Scomparso a soli 45 anni nel 1963, Yuzo Kawashima è stato un regista che con i suoi lavori, specialmente quelli girati negli anni cinquanta, ha rappresentato, e rappresenta ancora oggi, l’anello di congiunzione fra il cinema giapponese post bellico classico e quello dei nuovi autori come Shohei Imamura, Nagisa Oshima, Kiju Yoshida o Masahiro Shinoda, che si sarebbero affacciati ed imposti dagli anni sessanta in poi. Ancora poco conosciuto al di fuori dell’arcipelago, Kawashima, specialmente nell’ultima parte della sua carriera, ha realizzato lavori che sono altamente considerati in patria: A Sun-Tribe Myth from the Bakumatsu Era del 1957 figura ad esempio al quarto posto nella classifica dei migliori film giapponesi di sempre, stilata dalla rivista «Kinema Junpo» nel 2009, dove è presente fra i primi venti anche il suo Suzaki Paradise del 1956.

Da un paio di settimane a questa parte, la piattaforma streaming Mubi ha cominciato una mini retrospettiva dedicata proprio a Kawashima ed alla sua ultima produzione, lungometraggi che raccontano le trasformazioni del Giappone e della società nipponica durante il primo decennio post bellico.
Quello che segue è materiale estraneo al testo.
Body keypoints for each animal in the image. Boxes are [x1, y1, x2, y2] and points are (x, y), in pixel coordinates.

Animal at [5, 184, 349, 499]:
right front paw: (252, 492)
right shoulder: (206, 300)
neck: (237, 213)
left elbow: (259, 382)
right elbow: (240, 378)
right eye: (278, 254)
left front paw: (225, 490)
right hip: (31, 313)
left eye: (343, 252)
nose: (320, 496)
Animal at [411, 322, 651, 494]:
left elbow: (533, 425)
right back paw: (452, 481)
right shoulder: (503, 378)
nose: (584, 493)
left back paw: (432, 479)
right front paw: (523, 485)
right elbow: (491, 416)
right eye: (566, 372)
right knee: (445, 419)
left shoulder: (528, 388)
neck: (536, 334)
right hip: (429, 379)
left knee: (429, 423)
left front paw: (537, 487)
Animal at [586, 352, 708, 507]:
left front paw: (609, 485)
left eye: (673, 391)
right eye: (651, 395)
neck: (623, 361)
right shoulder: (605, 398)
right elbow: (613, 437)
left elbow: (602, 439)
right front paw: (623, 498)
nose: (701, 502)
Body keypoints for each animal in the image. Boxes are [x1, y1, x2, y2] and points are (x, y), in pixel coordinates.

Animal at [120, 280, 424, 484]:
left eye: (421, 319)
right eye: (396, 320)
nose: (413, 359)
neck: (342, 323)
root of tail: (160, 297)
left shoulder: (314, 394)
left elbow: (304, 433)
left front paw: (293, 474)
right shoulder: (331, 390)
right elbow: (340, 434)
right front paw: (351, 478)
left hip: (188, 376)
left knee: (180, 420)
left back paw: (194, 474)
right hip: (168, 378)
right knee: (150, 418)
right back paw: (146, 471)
Lo sguardo e la produzione di Kawashima è varia, si va da lavori abbastanza leggeri quali Tales of Ginza del 1955, dove un uso autoironico ed inventivo della voce narrante accompagna le vicende amorose nel quartiere di Ginza, ad un film come il già citato Suzaki Paradise, dove lo sguardo è rivolto agli strati sociali meno adagiati della società giapponese degli anni cinquanta. Una giovane coppia senza lavoro si ritrova nel quartiere a luci rosse di Suzaki a Tokyo, dove viene aiutata da una donna che gestisce un piccolo bar. La rivalità e la gelosia per uscire da questo mondo soffocante è raccontata da Kawashima e dai suoi protagonisti senza falsi moralismi e dalla parte delle donne, in un film, in questo senso, accostabile a La strada della vergogna di Kenji Mizoguchi, realizzato nello stesso anno.
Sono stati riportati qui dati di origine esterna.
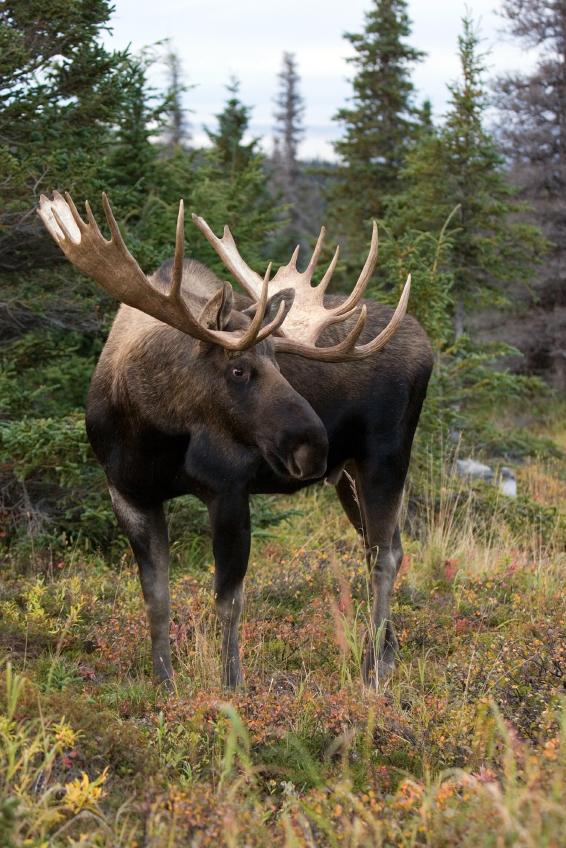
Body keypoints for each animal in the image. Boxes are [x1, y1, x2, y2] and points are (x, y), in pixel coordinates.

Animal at [37, 192, 432, 688]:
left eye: (280, 363)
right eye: (238, 369)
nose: (314, 446)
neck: (150, 430)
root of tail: (427, 345)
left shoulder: (228, 489)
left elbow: (228, 599)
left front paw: (231, 684)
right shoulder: (127, 493)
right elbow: (156, 598)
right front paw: (164, 683)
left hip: (386, 456)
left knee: (383, 557)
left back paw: (370, 671)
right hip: (349, 475)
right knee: (385, 547)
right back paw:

Anche quando i suoi film non sono direttamente ambientati in locali notturni o nei quartieri del piacere, i protagonisti dei lavori di Kawashima proiettano una forte carica erotica, negli sguardi, nei gesti e anche solo nell’inflessione della voce. Questo sottile erotismo sembra essere il solo modo per far breccia fra le diverse classi sociali a cui i protagonisti appartengono. Questo è uno dei temi principali anche in Till We Meet Again del 1955, melodramma e complesso triangolo amoroso tratto da un libro di Yasushi Inoue, dove brilla una meravigliosa Michiyo Aratama nel ruolo di Kyoko, attrice e stella presente in molti altri film del regista.

Le differenze sociali e di classe fra due famiglie emergono prepotentemente in The Balloon, dove l’attrazione fra una prostituta ed un ragazzo di buona famiglia finisce per distruggere la famiglia stessa e mettere in crisi il padre che alla fine sceglie di buttare tutto e di rifiutare una vita che esalta solo i valori di facciata. È interessante notare come molte di queste preoccupazioni sociali siano state sviluppate e portate alle loro estreme conseguenze nei decenni successivi specialmente nel cinema di Shohei Imamura che di Kawashima fu aiuto regista, amico e discepolo, tanto che a lui dedicò un breve documentario negli anni settanta.

La figura di Kawashima non rappresenta quindi solo un cinema da riscoprire, ed è sempre più raro trovare qualcosa di poco conosciuto in un’epoca in cui tutto sembra essere già scoperto, ma è anche un ulteriore esempio di come gli anni cinquanta giapponesi, al di là dei grandi maestri come Kurosawa, Ozu e Mizoguchi, siano cinematograficamente ancora tutti da esplorare.